Arrêtons de provoquer les événements. Le fond n’est pas agréable. Errare humanum est, perseverare diabolicum. Se tromper est humain, persévérer (dans son erreur) est diabolique. Ce spectacle désolant est une gifle pour les victimes de la crise post-électorale et un revers pour les acquis de tous ordres du moment. Ce souhait de match retour a le mérite de saper tout le travail qui a consisté à asseoir les piliers de la réconciliation et de la cohésion. Ce revers fait craindre, surtout, un réveil des vieux démons.

Malgré la création de structures pour la recherche de la vérité, l’identification des victimes et leurs ayant droits : la Cellule Spéciale d’Enquête et d’Instruction (CSEI) en 2011, la Commission Dialogue Vérité et Réconciliation (CDVR) en 2012, le Programme National de Cohésion Sociale (PNCS) en 2012, la Commission Nationale pour la Réconciliation et l’Indemnisation des Victimes (CONARIV) en 2015, la Commission Nationale des Droits de l’Homme de Côte d’Ivoire (CNDHCI), la création de la Commission de Restitution des biens publics et privés occupés illicitement et la création d’un ministère dédié pleinement à la Réconciliation nationale le 15 décembre 2020, dont l’intitulé et les missions ont été élargis à la Cohésion Nationale en avril 2021, la classe politique voudrait, à nouveau s’assimiler à un incendiaire obéissant à l’impulsion obsédante d’allumer des incendies.

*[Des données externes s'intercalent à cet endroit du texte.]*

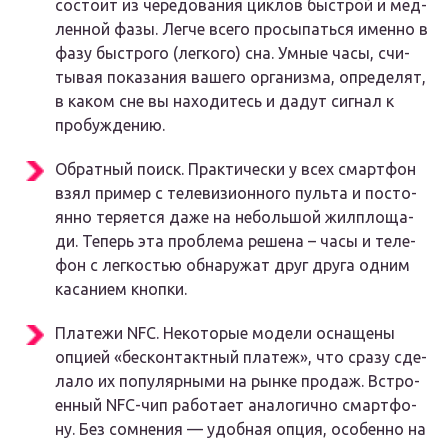
состо­ит из чере­до­ва­ния цик­лов быст­рой и мед­
лен­ной фазы. Лег­че все­го про­сы­пать­ся имен­но в
фазу быст­ро­го (лег­ко­го) сна. Умные часы, счи­
ты­вая пока­за­ния ваше­го орга­низ­ма, опре­де­лят,
в каком сне вы нахо­ди­тесь и дадут сиг­нал к
про­буж­де­нию.
Обрат­ный поиск. Прак­ти­че­ски у всех смарт­фон
взял при­мер с теле­ви­зи­он­но­го пуль­та и посто­
ян­но теря­ет­ся даже на неболь­шой жил­пло­ща­
ди. Теперь эта про­бле­ма реше­на – часы и теле­
фон с лег­ко­стью обна­ру­жат друг дру­га одним
каса­ни­ем кноп­ки.
Пла­те­жи NFC. Неко­то­рые моде­ли осна­ще­ны
опци­ей «бес­кон­такт­ный пла­теж», что сра­зу сде­
ла­ло их попу­ляр­ны­ми на рын­ке про­даж. Встро­
ен­ный NFC-чип рабо­та­ет ана­ло­гич­но смарт­фо­
ну. Без сомне­ния — удоб­ная опция, осо­бен­но на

Le passé, c’est comme un sac à dos. On le met sur notre dos et on le porte jusqu’à notre dernière respiration, confie Spomenka Adzic (victime et exilée de la guerre en Bosnie-Herzégovine. Le conflit a fait près de 100 000 victimes, dont plus de 30 000 Serbes de Bosnie, comme les Adzic). La blessure reste tout le temps, elle n’est pas guérie.

Si l’on considère que l’animation actuelle du débat politique ivoirien pour 2025 est en train de germer et d’être forgée sur l’humus de 2010-2011, c’est qu’on est loin d’avoir tiré toutes les leçons. 2015 et 2020 n’avaient alors rien comme substance réelle pour l’enjeu électoral. Sur ces entrefaites, en a-t-on fini avec la réconciliation nationale ? A-t-elle vraiment abouti ?

Je m’interroge, en attendant la prochaine polémique.